4 EUR, grâce à l’aide au réemploi dont il bénéficiait. En outre, il conviendrait d’y ajouter le montant de 749,67 EUR, représentant la valeur du leasing de sa voiture, de sorte qu’après déduction des montants reçus de la part d u Pôle emploi pendant les 15 mois après son licenciement, son dommage matériel s’élèverait au montant de 38.801,26 EUR.

La société SOC.1.) fait plaider que l’aide au réemploi aurait de toute façon cessé après le mois d’octobre 2013 et qu’il n’incombait pas à l’employeur de prendre en charge ces montants par la suite. Le salaire convenu entre parties étant de 2.228,87 EUR, A.) n’aurait subi aucun préjudice puisqu’il aurait bénéficié de montants mensuels supérieurs de la part du Pôle emploi.

En outre, A.) n’aurait fait aucun effort pour retrouver rapidement du travail, de sorte que son préjudice matériel, à le supposer établi, ne serait pas en relation causale avec le licenciement.

Il résulte du contrat de travail conclu entre parties que le salaire mensuel de A.) a été fixé à 2.228,87 EUR. Ledit contrat de travail ne fait pas référence à un leasing de voiture. S’il résulte de la décision de l’ADEM du 23 septembre 2010 que l’appelant a bénéficié de l’aide au réemploi pendant 48 mois, ce dernier ne verse cependant aucune pièce de nature à en établir le montant ou le versement, les fiches de salaires et le certificat de salaire annuel ne faisant état que du montant convenu au contrat de travail.

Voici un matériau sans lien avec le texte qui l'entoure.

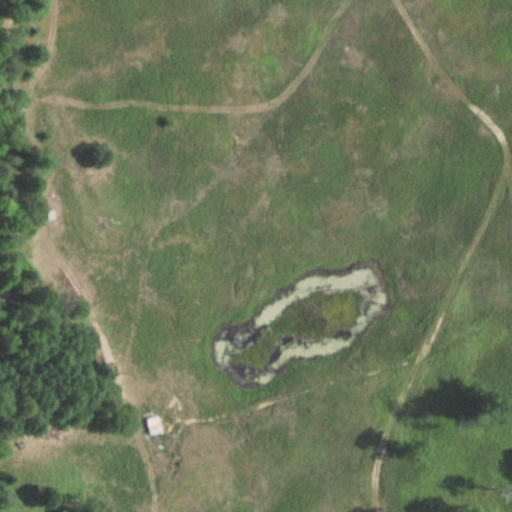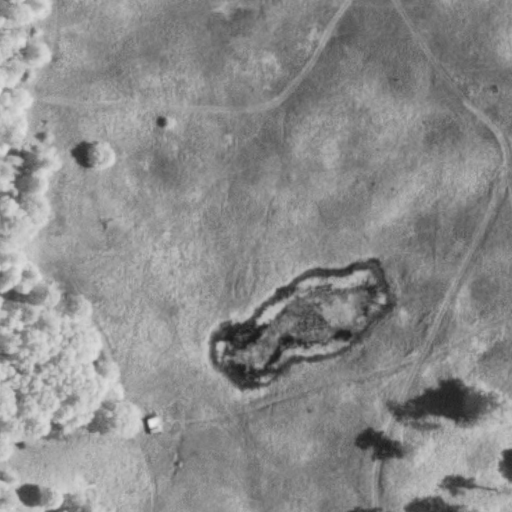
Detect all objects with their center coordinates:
building: (47, 213)
building: (153, 423)
building: (152, 426)
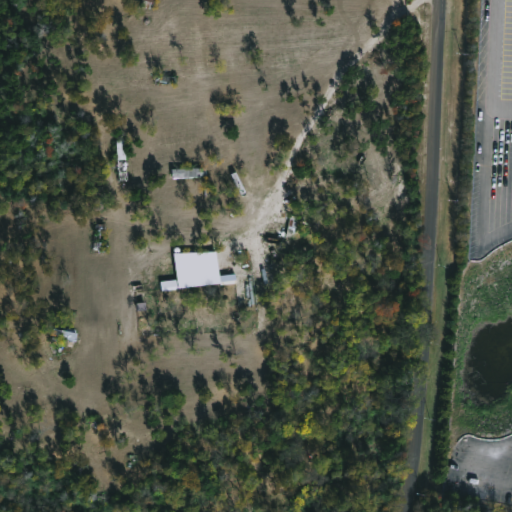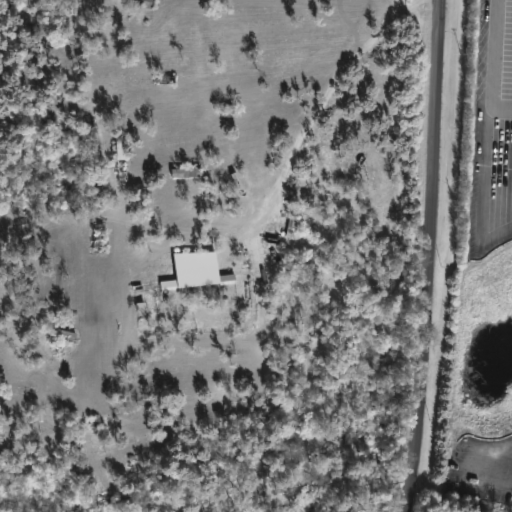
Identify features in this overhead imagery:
road: (493, 54)
road: (501, 108)
building: (125, 159)
building: (124, 161)
building: (186, 173)
building: (101, 235)
building: (99, 239)
road: (429, 256)
building: (61, 340)
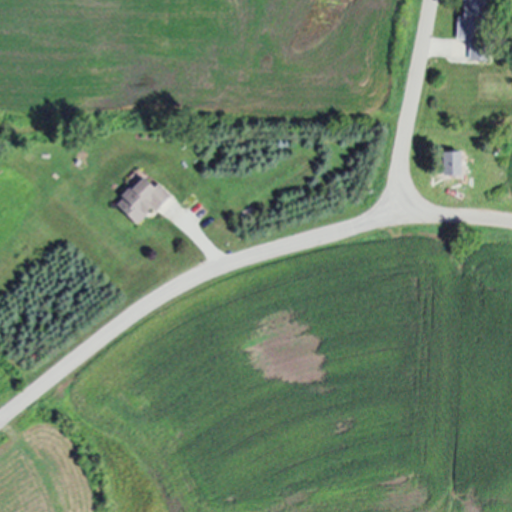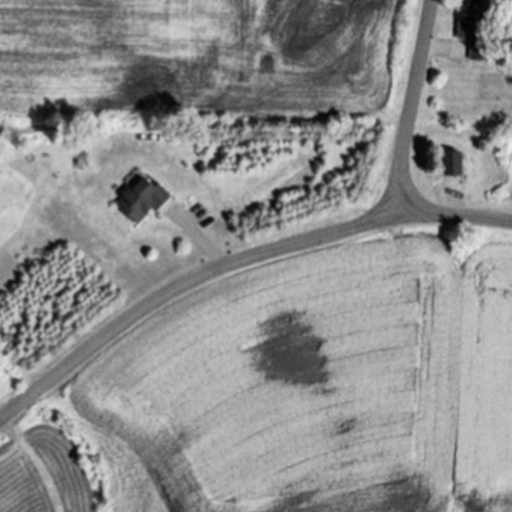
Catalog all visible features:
building: (478, 28)
road: (412, 108)
building: (455, 162)
building: (145, 199)
road: (206, 243)
road: (234, 261)
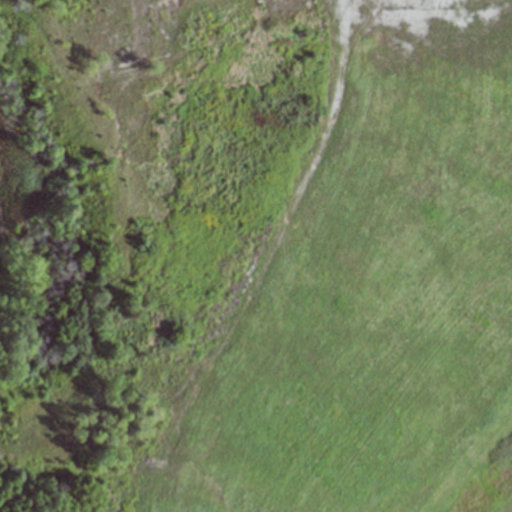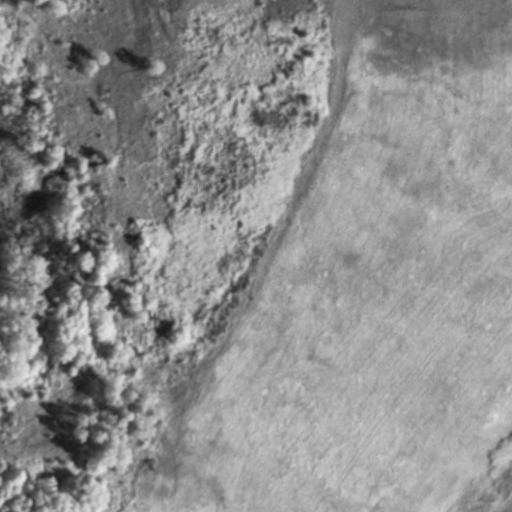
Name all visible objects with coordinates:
airport: (255, 255)
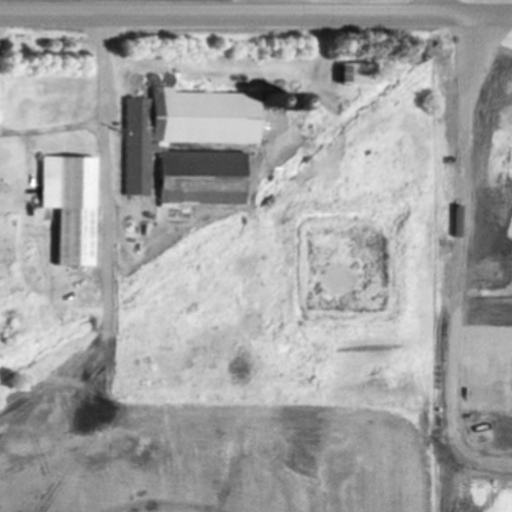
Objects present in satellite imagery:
road: (435, 6)
road: (256, 13)
building: (353, 75)
road: (102, 118)
building: (194, 143)
building: (66, 208)
solar farm: (243, 458)
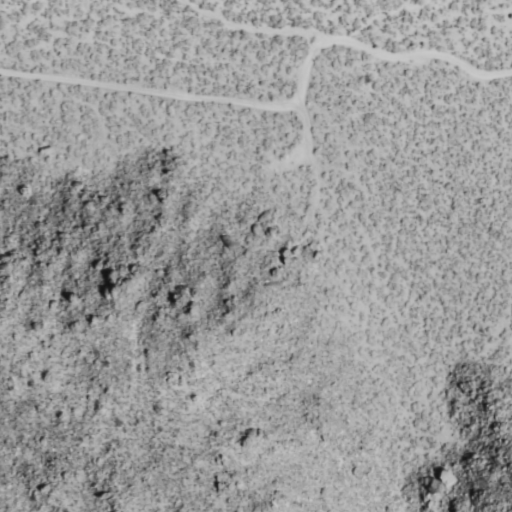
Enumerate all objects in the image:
road: (278, 103)
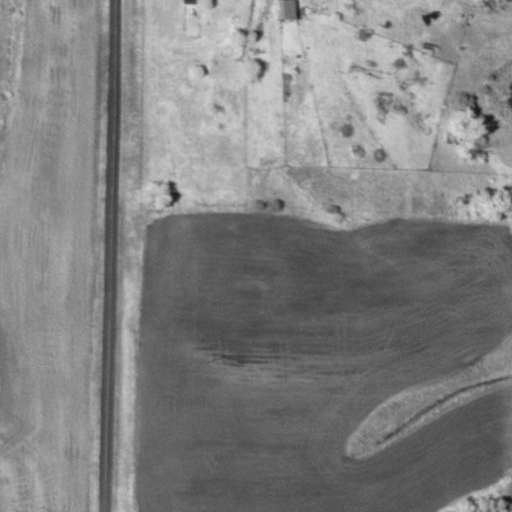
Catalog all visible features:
building: (191, 1)
building: (193, 20)
road: (108, 256)
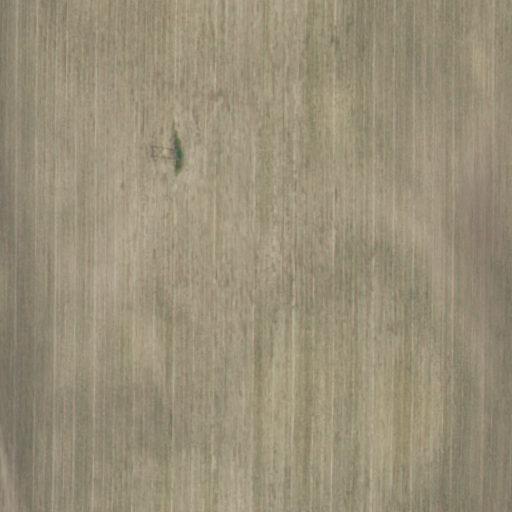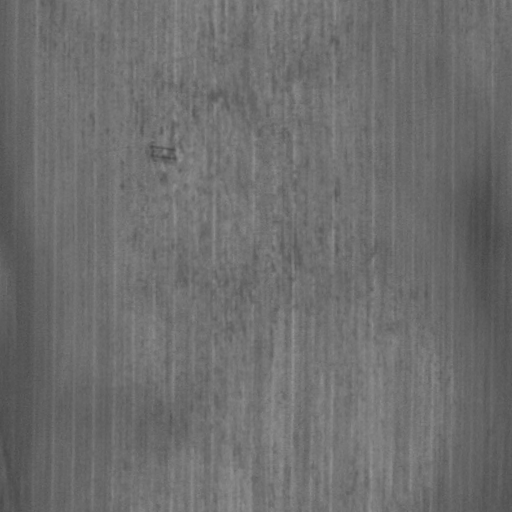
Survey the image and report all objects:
crop: (255, 256)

Par ailleurs, A.) ne verse aucune pièce de nature à établir qu’il aurait incombé à son ancien employeur, en cas de continuation du contrat de travail, de payer, outre le salaire convenu au contrat de travail, le montant correspondant à l’aide au réemploi accordée précédemment.

Les montants perçus suite au licenciement étant supérieurs au salaire convenu entre parties, force est de constater que le salarié reste en défaut d’établir avoir subi un dommage matériel du chef du licenciement.

En outre, A.) n’ayant envoyé qu’une ou deux demandes d’emploi par mois à des employeurs potentiels (dont une par mois en décembre 2013, janvier et février 2014, 3 en mars, aucune en avril, 3 en mai, puis aucune jusqu’en septembre 2014), il n’a pas entrepris les démarches nécessaires pour limiter son dommage matériel, tel que cela lui incombait.

Il s’ensuit que sa demande est à déclarer non fondée.

Quant à la demande en réparation du dommage moral Eu égard à l’âge de A.) au moment du licenciement (58 ans), à son ancienneté (4 ans) et aux tracas subis suite au licenciement abusif, la demande est à déclarer fondée à concurrence de 4.000,- EUR.

5 Quant aux indemnités de procédure

Eu égard à l’issue du litige, la demande de la société SOC.1.) basée sur l’article 240 du Nouveau code de procédure civile est à déclarer non fondée.

Les demandes de A.) sont, quant à elles, à déclarer fondées à concurrence des montants de 700,- EUR pour la première instance et de 1.000,- EUR pour l’instance d’appel, alors qu’il serait inéquitable de laisser à sa charge l’intégralité de frais exposés et non compris dans les dépens.

PAR CES MOTIFS :

la Cour d’appel, huitième chambre, siégeant en matière de droit du travail, statuant contradictoirement, sur le rapport du magistrat de la mise en état,

statuant en continuation de l’arrêt du 18 janvier 2018,

dit l’appel partiellement fondé,

réformant,

dit le licenciement avec préavis du 27 septembre 2013 abusif,

dit la demande de A.) en indemnisation de son préjudice moral fondée à concurrence du montant de 4.000,- EUR,

partant condamne la société à responsabilité limitée SOC.1.) à payer à A.) le montant de 4.000, – EUR,

condamne la société à responsabilité limitée SOC.1.) à payer à A.) une indemnité de procédure de 700,- EUR pour la première instance,

pour le surplus, confirme le jugement entrepris dans la mesure où il est entrepris,

condamne la société à responsabilité limitée SOC.1.) à payer à A.) une indemnité de procédure de 1.000,- EUR pour l’instance d’appel,

condamne la société à responsabilité limitée SOC.1.) aux frais et dépens des deux instances avec distraction d es frais et dépens de l’instance d’appel au profit de Maître Marco FRITSCH qui la demande affirmant en avoir fait l’avance.

La lecture de cet arrêt a été faite à l’audience publique indiquée ci-dessus par Lotty PRUSSEN, président de chambre, en présence du greffier Alain BERNARD.